ACTIVITY 1:
In the passage on Malthus and Darwin, write out everything from "Darwin didn’t discover the" down to "the same conclusion." again, substituting "bat’s wing" for "whale’s fin".
ACTIVITY 2:
Name every person mentioned in the passage on Malthus and Darwin.

EXTRACT TO READ:
Thomas Robert Malthus
In his autobiography Darwin talks about how he was taken by Thomas Robert Malthus’ 1798 observation that plants and animals produce far more offspring than can survive. This phenomenon was also true in the human animal, which Malthus attributed to a divine purpose, preventing us from being lazy:
The power of population is so superior to the power of the earth to produce subsistence for man, that premature death must in some shape or other visit the human race… sickly seasons, epidemics, pestilence, and plague advance in terrific array, and sweep off their thousands and tens of thousands… gigantic inevitable famine stalks in the rear, and with one mighty blow levels the population with the food of the world.
Darwin didn’t discover the similarities in structures among species. The same number of bones in a human hand was in a whale’s fin as any naturalist could see. Darwin didn’t discover evolution. Any scientist of his worth from Darwin’s time and slightly before it, understood the concepts of inheritance and adaptability of species on a great enough scale to see the big picture: species change over time and adapt remarkably to their environments. Darwin didn’t figure out that species compete for limited resources. Economists knew this fact very well already for the human animal as well as those in the wild. Darwin even presented his idea alongside Alfred Russel Wallace, who independently arrived at nearly the same conclusion.

DATASET EXTRACT:

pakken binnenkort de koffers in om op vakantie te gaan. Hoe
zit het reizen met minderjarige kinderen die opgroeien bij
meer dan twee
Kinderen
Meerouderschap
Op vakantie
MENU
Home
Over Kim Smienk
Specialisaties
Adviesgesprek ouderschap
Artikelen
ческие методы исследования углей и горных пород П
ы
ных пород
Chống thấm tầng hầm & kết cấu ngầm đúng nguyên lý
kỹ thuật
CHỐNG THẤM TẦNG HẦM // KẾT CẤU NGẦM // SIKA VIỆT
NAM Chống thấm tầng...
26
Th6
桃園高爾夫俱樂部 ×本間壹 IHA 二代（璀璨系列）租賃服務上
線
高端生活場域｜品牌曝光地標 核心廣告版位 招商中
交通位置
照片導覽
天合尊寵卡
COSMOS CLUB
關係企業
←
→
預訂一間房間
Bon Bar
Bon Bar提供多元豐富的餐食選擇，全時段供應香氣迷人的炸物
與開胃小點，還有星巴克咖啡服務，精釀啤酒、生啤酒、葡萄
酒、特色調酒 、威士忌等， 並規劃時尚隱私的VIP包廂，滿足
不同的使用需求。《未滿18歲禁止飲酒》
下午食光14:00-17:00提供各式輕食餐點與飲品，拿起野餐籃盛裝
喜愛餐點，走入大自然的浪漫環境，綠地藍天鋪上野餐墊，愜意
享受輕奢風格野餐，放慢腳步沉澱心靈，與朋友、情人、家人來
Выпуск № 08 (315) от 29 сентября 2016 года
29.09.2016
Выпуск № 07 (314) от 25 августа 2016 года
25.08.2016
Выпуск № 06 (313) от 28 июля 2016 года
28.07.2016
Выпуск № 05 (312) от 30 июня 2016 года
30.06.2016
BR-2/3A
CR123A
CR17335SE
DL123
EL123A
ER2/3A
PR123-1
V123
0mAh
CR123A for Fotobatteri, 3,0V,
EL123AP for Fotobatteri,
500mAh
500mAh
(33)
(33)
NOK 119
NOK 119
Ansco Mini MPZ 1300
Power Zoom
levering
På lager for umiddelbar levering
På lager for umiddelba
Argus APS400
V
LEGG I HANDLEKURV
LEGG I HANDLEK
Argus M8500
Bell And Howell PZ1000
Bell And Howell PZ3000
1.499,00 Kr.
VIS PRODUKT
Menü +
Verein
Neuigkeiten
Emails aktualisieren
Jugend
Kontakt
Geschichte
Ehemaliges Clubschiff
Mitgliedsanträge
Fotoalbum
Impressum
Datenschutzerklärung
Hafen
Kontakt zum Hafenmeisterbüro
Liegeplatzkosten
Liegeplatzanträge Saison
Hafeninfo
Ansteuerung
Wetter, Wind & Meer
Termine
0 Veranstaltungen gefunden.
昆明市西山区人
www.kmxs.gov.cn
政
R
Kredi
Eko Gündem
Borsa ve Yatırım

REPLY 1:
Darwin didn’t discover the similarities in structures among species. The same number of bones in a human hand was in a bat’s wing as any naturalist could see. Darwin didn’t discover evolution. Any scientist of his worth from Darwin’s time and slightly before it, understood the concepts of inheritance and adaptability of species on a great enough scale to see the big picture: species change over time and adapt remarkably to their environments. Darwin didn’t figure out that species compete for limited resources. Economists knew this fact very well already for the human animal as well as those in the wild. Darwin even presented his idea alongside Alfred Russel Wallace, who independently arrived at nearly the same conclusion.

REPLY 2:
Thomas Robert Malthus, Darwin, Alfred Russel Wallace